==== Trecho para leitura ====

A embargada manifestou pela rejeição dos embargos e requereu: a) o sobrestamento da execução, sem a determinação de outros gravames contra a Embargada; b) reconhecimento da inexigibilidade do crédito exequendo, nos exatos limites da coisa julgada formada na ação anulatória; c) a extinção da execução; d) a condenação da Embargante ao pagamento de honorários de sucumbência (art. 85 do CPC), no mínimo de 10% sobre o valor atualizado da execução fiscal.
Era o que cabia relatar. Decido.
Verifica-se que na conta 0829.635.00024550 havia um valor de R$ 4.141.998,99 (R$ 4.415.785,12 atualizado - ev. 450, anexo 4). Houve a transferência para a executada no valor de R$ 1.189.022,49 (E. 450, anexo 3), restando R$ 3.026.697,90 (R$3.226.762,63 atualizado em 16/04/2025 -Ev. 450, anexo 3):
A dívida da executada era de R$ 3.226.762,63, somando principal, multa, juros de mora e encargos legal em 03/04/2025 (Ev. 441, anexo 2):
Em que pesem as alegações da embargante acerca da distinção da atualização monetária (taxa SELIC supostamente aplicada sobre bases diferentes pela CAIXA - SIADJ/CAIXA e pela União-SIDA), verifica-se que, no bojo da Ação Anulatória nº 00068995919974025001 foi julgado procedente o pedido para determinar a nulidade dos AI’s n. 2223/91 e 2226/9, oriundos dos processos administrativos nº 10783.017622/91-71 e 10783.017625/91. A sentença foi confirmada pelo Tribunal Regional Federal da 2ª Região, que negou provimento à remessa necessária e ao recurso de apelação da União. A União interpôs recursos especial e extraordinário, os quais pendem de julgamento.
Por certo, a ação de execução poderá ser suspensa, quando depender de julgamento de outra causa ou da declaração da existência ou de inexistência de relação jurídica que constitua o objeto principal de outro processo pendente, conforme dispõe o artigo 921, inciso I, c/c artigo 313, ambos do CPC.
No caso dos autos, a CDA da presente execução foi julgada nula em ambas as instâncias ordinárias (sentença confirmada pelo TRF2), o que pode vir a ser confirmado pelo STJ e STF (instâncias extraordinárias) e o débito em questão ser definitivamente anulado.
Nesse contexto, não há praticidade em ordenar depósito de suposta diferença do débito antes do final da discussão judicial que ainda vem sendo travada entre as partes. Eventual constrição, antes da decisão final, pode gerar futuros excessos de penhora, em onerosidade desnecessária ao executado, gerando trabalho inútil à vara e, por outro lado, sem qualquer risco ao crédito (já que não há risco de prescrição e o executado aparentemente possui bens e está de boa-fé).

==== Linhas fornecidas ====

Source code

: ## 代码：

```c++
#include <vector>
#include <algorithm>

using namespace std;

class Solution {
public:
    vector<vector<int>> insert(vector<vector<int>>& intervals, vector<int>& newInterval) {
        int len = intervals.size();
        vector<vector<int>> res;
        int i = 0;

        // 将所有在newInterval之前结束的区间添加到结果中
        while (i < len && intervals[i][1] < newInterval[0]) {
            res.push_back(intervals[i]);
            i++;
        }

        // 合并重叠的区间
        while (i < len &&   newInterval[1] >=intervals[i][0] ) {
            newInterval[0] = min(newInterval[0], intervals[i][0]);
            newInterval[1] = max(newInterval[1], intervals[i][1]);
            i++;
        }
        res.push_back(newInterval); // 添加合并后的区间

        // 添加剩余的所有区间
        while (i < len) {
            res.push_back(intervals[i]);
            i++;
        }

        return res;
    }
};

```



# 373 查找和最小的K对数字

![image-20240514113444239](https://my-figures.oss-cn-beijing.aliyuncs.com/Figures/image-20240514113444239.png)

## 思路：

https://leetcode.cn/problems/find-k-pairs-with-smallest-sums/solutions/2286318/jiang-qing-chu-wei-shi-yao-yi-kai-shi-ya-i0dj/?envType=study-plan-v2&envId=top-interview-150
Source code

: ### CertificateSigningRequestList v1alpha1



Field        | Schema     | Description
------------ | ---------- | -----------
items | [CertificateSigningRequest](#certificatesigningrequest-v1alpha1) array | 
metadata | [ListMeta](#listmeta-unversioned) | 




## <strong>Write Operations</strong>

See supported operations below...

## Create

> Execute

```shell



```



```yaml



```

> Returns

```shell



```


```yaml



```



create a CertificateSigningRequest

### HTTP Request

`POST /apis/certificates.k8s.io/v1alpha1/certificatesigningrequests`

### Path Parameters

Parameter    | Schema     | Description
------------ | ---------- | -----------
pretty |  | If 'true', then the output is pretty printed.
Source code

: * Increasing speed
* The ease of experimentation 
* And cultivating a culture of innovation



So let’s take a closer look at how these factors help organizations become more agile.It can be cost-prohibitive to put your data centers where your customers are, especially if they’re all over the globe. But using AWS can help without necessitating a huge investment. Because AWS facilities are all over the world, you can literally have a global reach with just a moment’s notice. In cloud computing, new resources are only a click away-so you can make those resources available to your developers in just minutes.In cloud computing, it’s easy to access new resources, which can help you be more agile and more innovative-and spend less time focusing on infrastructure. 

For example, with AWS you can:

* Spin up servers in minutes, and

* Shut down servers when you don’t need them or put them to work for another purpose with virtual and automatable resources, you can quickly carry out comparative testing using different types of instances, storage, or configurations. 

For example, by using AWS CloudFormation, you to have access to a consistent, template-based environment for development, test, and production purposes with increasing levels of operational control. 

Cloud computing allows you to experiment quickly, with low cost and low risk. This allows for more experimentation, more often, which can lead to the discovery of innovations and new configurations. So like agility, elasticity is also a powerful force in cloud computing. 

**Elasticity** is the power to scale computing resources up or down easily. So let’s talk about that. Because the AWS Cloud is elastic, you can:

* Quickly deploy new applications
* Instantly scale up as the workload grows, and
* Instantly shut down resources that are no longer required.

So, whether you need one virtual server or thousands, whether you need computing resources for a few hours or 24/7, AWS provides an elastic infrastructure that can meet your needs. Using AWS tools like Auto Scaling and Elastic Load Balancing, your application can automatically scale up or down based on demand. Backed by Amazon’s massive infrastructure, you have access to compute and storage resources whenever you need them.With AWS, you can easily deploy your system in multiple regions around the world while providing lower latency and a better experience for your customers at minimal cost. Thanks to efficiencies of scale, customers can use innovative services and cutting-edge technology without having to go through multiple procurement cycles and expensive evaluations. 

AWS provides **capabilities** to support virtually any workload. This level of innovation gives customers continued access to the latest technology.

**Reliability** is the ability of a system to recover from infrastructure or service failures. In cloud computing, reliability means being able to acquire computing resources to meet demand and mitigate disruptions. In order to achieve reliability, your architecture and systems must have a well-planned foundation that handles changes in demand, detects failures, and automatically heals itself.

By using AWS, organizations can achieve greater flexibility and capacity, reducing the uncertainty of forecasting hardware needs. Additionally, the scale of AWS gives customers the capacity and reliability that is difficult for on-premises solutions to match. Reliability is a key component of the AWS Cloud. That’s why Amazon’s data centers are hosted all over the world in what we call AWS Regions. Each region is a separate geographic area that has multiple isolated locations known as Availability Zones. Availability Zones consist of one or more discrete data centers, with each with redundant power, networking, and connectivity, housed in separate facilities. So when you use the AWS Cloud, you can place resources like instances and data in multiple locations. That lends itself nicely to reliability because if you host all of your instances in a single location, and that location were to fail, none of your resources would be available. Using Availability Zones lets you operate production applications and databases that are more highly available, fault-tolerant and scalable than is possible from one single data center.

====

● **Instruções**:
• a. Reescreva o trecho para leitura começando em "Nesse contexto, não" e seguindo até "está de boa-fé).", trocando "executado" por "devedor".
• b. Conforme o trecho para leitura, as afirmações abaixo são verdadeiras? Responda sim ou não a cada uma e cite as palavras do trecho que decidem. (i) Os recursos especial e extraordinário da União já foram julgados. (ii) A dívida da executada era de R$ 3.226.762,63 em 03/04/2025. (iii) A sentença da ação anulatória foi confirmada pelo Tribunal Regional Federal da 2ª Região.

● **Respostas**:
• a.
Nesse contexto, não há praticidade em ordenar depósito de suposta diferença do débito antes do final da discussão judicial que ainda vem sendo travada entre as partes. Eventual constrição, antes da decisão final, pode gerar futuros excessos de penhora, em onerosidade desnecessária ao devedor, gerando trabalho inútil à vara e, por outro lado, sem qualquer risco ao crédito (já que não há risco de prescrição e o devedor aparentemente possui bens e está de boa-fé).

• b.
(i) Não: "A União interpôs recursos especial e extraordinário, os quais pendem de julgamento."
(ii) Sim: "A dívida da executada era de R$ 3.226.762,63, somando principal, multa, juros de mora e encargos legal em 03/04/2025"
(iii) Sim: "A sentença foi confirmada pelo Tribunal Regional Federal da 2ª Região"